L’informazione è uno dei principali pilastri del servizio pubblico radiotelevisivo, una delle sue ragioni d’essere. Proprio per questo ritengo che sia stata una grave mancanza da parte della Rai non cambiare i palinsesti in prima serata e assicurare ai cittadini, in orari considerati di massimo ascolto, una copertura degli eventi e un costante aggiornamento, al di là del lavoro svolto da Rai News 24. Una decisione che appare ancora più sorprendente in un momento in cui ci si appresta a riorganizzare l’attività delle redazioni dei telegiornali che, secondo il nuovo piano, dovrebbero confluire in due newsroom con l’obiettivo, tra gli altri, di migliorare il coordinamento stesso delle testate. I vertici Rai hanno deciso, proprio grazie alle osservazioni della commissione di Vigilanza sulla copertura dei fatti di Parigi, di rivedere i meccanismi delle decisioni editoriali per assicurare una maggiore tempestività e coordinamento tra tutte le reti. Bene. Non è infatti necessaria una riforma per mettere già in atto una riorganizzazione in tal senso.

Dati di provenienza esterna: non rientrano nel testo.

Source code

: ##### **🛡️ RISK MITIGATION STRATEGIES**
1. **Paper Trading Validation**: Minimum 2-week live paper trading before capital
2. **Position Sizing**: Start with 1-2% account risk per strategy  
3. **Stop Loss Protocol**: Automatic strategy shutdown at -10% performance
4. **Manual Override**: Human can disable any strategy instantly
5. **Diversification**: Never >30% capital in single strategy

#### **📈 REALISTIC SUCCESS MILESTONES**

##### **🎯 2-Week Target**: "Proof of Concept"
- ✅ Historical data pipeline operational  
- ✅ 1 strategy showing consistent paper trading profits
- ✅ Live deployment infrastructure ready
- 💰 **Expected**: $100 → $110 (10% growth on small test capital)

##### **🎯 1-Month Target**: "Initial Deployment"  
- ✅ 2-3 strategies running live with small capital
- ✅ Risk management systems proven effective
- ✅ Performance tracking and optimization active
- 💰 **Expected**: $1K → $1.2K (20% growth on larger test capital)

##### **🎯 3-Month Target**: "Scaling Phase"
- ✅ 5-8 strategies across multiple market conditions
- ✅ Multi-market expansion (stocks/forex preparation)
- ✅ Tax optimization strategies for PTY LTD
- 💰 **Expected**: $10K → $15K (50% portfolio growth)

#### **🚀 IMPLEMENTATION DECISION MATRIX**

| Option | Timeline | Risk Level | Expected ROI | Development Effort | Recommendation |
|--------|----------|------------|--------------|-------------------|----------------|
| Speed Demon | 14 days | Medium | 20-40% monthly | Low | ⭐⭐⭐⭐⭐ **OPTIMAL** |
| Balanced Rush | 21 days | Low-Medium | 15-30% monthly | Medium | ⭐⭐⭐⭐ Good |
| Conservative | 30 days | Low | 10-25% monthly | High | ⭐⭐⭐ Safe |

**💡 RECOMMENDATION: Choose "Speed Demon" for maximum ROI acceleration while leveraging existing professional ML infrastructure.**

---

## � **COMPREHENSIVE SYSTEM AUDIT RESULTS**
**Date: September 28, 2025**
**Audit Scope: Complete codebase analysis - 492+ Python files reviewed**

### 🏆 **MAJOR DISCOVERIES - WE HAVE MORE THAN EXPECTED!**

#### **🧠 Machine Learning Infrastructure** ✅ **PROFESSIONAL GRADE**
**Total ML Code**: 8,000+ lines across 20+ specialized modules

Nessun approfondimento su Charlie Hebdo in prima serata – La mia lettera alla Rai

Ieri sera nessuna delle tre reti generaliste Rai ha dedicato uno spazio di approfondimento in prima serata all’attacco alla redazione di Charlie Hebdo. Una evidente mancanza per il servizio pubblico radiotelevisivo che non ha ritenuto necessario modificare la programmazione per offrire ai cittadini una più ampia finestra informativa sui gravissimi fatti che si sono verificati ieri a Parigi. Per questo motivo come Presidente della Commissione di Vigilanza Rai ho inviato una lettera al direttore generale della Rai Luigi Gubitosi. Potete leggerla qui

(Leggi QUI la risposta della Rai)

Uderzo, lo storico fumettista creatore di Asterix e Obelix, ha voluto rendere il suo omaggio a Charlie Hebdo, tornando a disegnare per la prima volta da quando aveva annunciato il suo 'pensionamento' nel 2011
Uderzo, lo storico fumettista creatore di Asterix e Obelix, ha voluto rendere il suo omaggio a Charlie Hebdo, tornando a disegnare per la prima volta da quando aveva annunciato il suo ‘pensionamento’ nel 2011

Siamo con Charlie Hebdo

Siamo con Charlie Hebdo. Siamo dalla parte della libertà d’espressione, di informazione, siamo per la libertà di satira. Perché l’alternativa è un mondo di chiusura e paura, una barbarie per l’animo umano. Massima solidarietà e cordoglio per le vittime e le loro famiglie, per una città e un Paese colpiti al cuore. La parola e la satira saranno sempre più forti dei proiettili e nessun attacco, nessuna bomba, li potrà mai fermare.